Seven years after his last film Good Bye, Lenin!, director Wolfgang Becker is now in preparations for a second feature project entitled Oskar alongside the previously announced Ich und Kaminski.

The Berlin-based production house X Filme Creative Pool had originally unveiled Becker’s plans to adapt Daniel Kehlmann’s novel Ich und Kaminski on the eve of the 2009 Berlinale and shoot the film as a European co-production in autumn 2009 in the Alps, France and Belgium. Daniel Brühl, who became an international name after his lead role in Good Bye, Lenin!, is set to take the lead in this film which is still at the stage of preparation and financing.
 
In the meantime, Becker is now working simultaneously on preparations for Oskar which tells the true story of the very last film to be made by the Nazis in Austria’s Zillertal in April/May 1945. The screenplay will be written by fellow filmmaker Dani Levy, who is currently in German cinemas with his comedy Life Is Too Long and is a partner with Becker in X Filme.
 
Becker had first come across the inspiration for Oskar when he spent several days in July 1992 interviewing the veteran DoP Heinz Pehlke who served as an assistant cameraman on the production of Harald Braun’s romantic drama Das Gestohlene Gesicht in Mayrhofen.
 
The Alpine idyll proved such an attractive prospect for the film technicians and UFA stars suffering from the Allied bombing raids back in Berlin that the number in the crew kept on growing.
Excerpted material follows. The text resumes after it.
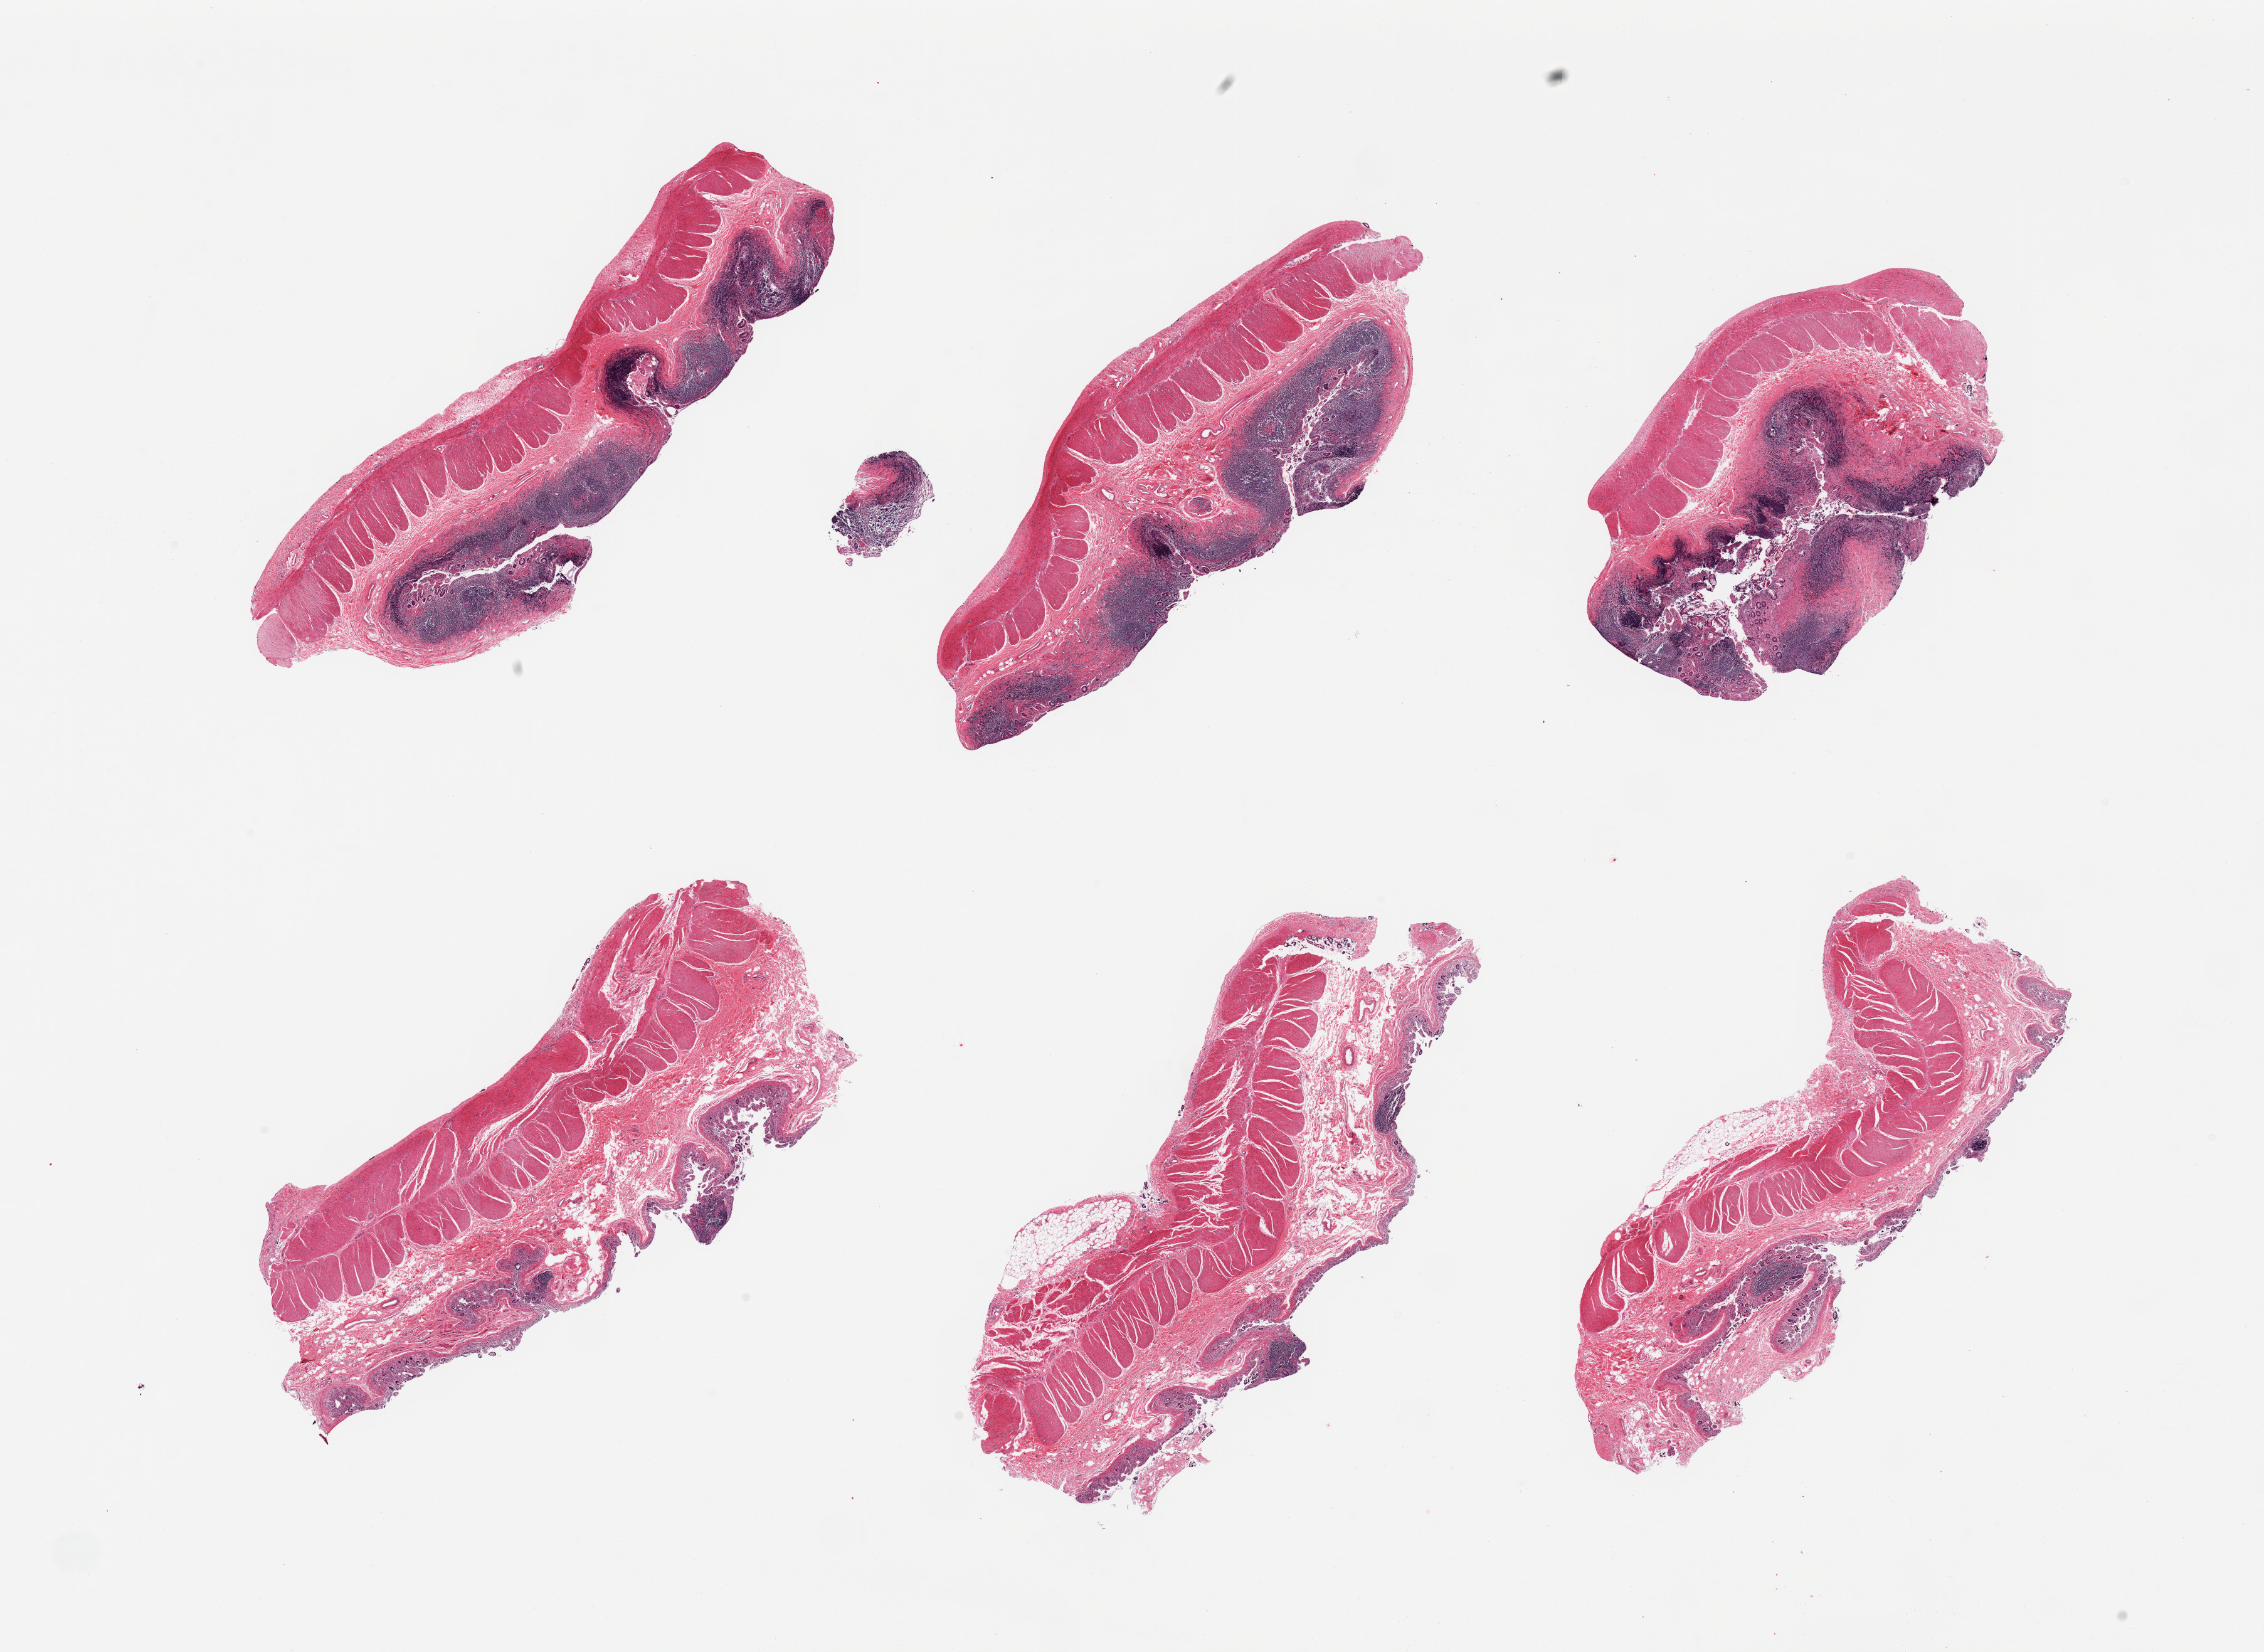
Whole-slide image, haematoxylin and eosin stain — low-resolution overview of the scanned area, about 28.5 x 20.8 mm; PAXgene-fixed, paraffin-embedded tissue; sampled site (target tissue): ileum; donor tissue sample. Female donor.
Reviewer comment on this tissue sample: 6 pieces; abundant lymphoid tissue on 3 pieces; muscularis present on all.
Leni Riefenstahl and the writer Erich Kästner were among those who joined the production of Das Gestohlene Gesicht.
 
Pehlke recalls in his interview with Becker that the production had originally had a crew of between 20 to 25 people, but this expanded between March and June to 60 to 70.
 
Producer Stefan Arndt told Screen Daily that one of the two Becker projects is likely to go into production next year.